ACTION ITEM: Beginning with the first line of the material, set down each line exactly as written, up to and including the line with "Balaji Advertising, provides".

DATASET RECORDS:
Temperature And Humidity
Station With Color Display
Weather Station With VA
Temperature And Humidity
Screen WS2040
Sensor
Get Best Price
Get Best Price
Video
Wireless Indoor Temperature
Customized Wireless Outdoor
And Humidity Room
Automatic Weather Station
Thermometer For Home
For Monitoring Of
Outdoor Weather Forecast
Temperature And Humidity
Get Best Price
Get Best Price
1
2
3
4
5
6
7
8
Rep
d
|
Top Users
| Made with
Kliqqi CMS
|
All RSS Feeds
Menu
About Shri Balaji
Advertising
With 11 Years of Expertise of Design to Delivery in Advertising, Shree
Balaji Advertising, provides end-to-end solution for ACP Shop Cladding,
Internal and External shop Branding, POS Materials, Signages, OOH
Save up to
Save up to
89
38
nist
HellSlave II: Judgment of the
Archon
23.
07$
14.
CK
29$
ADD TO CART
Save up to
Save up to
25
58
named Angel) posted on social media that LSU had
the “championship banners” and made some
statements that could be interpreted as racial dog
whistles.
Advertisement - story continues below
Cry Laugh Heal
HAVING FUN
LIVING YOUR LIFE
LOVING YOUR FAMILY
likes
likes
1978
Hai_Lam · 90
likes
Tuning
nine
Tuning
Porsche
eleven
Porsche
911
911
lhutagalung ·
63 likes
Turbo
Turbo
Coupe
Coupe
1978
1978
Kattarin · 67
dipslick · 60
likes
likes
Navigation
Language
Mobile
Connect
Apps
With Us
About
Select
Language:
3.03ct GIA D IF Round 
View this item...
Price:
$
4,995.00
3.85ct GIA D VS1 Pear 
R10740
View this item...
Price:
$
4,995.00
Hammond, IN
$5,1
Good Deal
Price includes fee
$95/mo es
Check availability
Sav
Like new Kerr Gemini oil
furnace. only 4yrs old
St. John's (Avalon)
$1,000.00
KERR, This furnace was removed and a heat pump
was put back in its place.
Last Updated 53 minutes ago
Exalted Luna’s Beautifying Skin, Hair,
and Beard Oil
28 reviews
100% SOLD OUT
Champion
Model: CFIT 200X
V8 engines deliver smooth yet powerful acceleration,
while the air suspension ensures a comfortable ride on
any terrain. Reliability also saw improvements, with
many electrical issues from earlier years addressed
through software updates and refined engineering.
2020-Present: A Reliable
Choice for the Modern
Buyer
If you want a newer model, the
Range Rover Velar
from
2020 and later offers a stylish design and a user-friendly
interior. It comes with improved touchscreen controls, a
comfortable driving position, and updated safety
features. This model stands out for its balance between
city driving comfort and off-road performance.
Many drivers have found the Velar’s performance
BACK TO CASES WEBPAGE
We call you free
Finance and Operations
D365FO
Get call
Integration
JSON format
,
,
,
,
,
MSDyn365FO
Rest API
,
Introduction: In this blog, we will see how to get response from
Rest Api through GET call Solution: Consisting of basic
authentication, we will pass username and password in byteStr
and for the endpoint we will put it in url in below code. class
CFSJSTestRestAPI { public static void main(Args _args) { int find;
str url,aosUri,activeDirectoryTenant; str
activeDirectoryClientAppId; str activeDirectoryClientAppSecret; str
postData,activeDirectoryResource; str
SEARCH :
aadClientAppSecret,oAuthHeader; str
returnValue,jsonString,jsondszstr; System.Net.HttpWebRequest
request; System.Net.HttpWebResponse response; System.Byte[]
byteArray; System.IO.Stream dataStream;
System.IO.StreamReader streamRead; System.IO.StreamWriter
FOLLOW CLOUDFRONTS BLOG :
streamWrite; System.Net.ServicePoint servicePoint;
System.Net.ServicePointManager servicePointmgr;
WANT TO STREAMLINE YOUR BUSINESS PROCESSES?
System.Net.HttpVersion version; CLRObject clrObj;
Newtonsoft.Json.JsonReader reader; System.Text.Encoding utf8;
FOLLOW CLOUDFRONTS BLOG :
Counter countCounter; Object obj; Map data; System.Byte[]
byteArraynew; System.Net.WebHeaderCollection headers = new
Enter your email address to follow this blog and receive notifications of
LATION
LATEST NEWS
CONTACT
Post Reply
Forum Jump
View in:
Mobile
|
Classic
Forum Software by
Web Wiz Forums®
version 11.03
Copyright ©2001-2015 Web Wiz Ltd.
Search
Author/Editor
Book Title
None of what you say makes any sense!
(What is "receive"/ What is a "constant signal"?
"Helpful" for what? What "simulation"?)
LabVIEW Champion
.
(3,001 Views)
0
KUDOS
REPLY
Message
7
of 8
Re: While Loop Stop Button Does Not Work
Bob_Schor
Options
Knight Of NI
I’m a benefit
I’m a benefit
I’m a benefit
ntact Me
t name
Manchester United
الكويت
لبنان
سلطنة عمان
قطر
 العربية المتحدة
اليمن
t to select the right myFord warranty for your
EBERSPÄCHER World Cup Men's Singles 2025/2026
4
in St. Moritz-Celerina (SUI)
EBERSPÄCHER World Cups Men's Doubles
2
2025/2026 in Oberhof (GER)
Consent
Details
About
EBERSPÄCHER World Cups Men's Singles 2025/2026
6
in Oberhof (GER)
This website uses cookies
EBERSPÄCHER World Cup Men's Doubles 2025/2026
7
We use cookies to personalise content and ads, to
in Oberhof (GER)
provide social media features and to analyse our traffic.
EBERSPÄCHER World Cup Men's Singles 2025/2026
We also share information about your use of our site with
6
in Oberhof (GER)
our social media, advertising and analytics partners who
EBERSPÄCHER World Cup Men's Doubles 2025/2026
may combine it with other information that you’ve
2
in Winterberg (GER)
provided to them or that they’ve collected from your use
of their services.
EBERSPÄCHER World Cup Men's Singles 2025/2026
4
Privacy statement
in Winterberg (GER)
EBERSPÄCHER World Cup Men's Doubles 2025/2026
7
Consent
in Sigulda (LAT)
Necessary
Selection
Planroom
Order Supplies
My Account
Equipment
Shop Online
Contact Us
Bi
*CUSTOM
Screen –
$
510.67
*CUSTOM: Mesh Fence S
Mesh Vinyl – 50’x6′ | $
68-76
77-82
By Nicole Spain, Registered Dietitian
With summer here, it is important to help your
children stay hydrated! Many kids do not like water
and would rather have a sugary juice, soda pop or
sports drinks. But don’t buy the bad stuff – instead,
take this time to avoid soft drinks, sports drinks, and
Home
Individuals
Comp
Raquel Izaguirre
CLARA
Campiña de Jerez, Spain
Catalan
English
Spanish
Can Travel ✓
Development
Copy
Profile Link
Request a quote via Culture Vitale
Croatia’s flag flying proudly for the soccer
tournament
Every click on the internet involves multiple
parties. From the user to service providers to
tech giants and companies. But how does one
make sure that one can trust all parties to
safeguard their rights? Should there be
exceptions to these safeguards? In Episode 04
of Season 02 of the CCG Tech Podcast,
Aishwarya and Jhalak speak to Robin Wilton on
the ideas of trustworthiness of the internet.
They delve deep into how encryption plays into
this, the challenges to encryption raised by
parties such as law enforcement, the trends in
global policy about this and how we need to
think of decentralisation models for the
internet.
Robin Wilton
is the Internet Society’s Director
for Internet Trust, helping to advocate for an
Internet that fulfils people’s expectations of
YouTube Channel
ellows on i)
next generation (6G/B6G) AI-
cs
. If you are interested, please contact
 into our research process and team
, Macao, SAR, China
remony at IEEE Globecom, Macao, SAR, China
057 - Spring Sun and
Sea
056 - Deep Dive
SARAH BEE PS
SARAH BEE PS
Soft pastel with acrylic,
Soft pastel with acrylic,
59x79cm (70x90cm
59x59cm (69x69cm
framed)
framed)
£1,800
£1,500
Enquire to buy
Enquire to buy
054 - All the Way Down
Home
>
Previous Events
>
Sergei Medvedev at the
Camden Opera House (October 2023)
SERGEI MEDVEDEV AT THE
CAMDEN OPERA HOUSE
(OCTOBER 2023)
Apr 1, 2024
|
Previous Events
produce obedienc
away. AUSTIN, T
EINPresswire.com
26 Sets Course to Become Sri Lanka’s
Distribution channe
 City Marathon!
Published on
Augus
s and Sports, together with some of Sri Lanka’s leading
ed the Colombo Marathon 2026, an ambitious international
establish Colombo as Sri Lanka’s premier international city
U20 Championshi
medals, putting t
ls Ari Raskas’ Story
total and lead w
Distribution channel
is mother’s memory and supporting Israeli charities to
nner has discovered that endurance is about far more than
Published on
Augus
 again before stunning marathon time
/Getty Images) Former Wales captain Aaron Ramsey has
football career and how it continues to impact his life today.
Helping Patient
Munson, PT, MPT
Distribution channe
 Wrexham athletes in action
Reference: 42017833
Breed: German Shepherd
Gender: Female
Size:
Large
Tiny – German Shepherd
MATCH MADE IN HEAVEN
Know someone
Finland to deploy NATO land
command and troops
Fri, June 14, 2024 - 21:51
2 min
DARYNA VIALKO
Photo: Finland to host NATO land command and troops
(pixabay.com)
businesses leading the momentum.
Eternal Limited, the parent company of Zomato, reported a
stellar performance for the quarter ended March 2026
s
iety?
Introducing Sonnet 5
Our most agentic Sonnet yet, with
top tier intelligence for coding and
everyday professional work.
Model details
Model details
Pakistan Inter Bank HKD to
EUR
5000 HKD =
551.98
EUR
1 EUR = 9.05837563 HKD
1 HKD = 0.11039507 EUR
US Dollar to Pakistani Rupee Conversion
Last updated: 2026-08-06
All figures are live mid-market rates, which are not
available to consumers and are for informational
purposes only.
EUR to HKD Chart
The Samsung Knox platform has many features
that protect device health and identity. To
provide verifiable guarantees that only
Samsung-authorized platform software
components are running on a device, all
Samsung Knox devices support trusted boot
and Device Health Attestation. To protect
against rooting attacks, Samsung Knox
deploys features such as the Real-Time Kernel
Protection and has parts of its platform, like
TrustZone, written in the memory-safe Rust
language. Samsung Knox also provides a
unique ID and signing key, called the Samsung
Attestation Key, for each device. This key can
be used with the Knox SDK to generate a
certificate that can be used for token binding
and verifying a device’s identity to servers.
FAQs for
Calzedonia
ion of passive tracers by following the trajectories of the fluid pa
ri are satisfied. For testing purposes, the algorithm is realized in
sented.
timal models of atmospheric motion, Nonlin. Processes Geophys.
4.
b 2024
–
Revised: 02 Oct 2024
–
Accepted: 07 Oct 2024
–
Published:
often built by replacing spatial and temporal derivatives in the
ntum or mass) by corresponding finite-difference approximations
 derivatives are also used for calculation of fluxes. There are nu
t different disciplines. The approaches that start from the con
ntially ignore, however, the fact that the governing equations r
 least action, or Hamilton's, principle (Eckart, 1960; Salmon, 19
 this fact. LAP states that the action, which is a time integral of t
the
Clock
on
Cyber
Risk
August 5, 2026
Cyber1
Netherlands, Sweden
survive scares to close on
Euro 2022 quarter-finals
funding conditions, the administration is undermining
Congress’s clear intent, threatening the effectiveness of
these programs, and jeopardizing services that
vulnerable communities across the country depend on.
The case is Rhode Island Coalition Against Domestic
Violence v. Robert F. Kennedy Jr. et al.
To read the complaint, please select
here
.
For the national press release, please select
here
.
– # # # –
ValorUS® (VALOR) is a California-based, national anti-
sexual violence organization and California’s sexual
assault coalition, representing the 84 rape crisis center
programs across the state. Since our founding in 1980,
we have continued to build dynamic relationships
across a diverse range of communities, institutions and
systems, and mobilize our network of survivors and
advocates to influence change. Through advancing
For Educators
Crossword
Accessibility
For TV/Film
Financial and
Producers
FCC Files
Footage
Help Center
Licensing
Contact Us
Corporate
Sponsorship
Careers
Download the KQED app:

ANSWER BELOW:
Temperature And Humidity
Station With Color Display
Weather Station With VA
Temperature And Humidity
Screen WS2040
Sensor
Get Best Price
Get Best Price
Video
Wireless Indoor Temperature
Customized Wireless Outdoor
And Humidity Room
Automatic Weather Station
Thermometer For Home
For Monitoring Of
Outdoor Weather Forecast
Temperature And Humidity
Get Best Price
Get Best Price
1
2
3
4
5
6
7
8
Rep
d
|
Top Users
| Made with
Kliqqi CMS
|
All RSS Feeds
Menu
About Shri Balaji
Advertising
With 11 Years of Expertise of Design to Delivery in Advertising, Shree
Balaji Advertising, provides end-to-end solution for ACP Shop Cladding,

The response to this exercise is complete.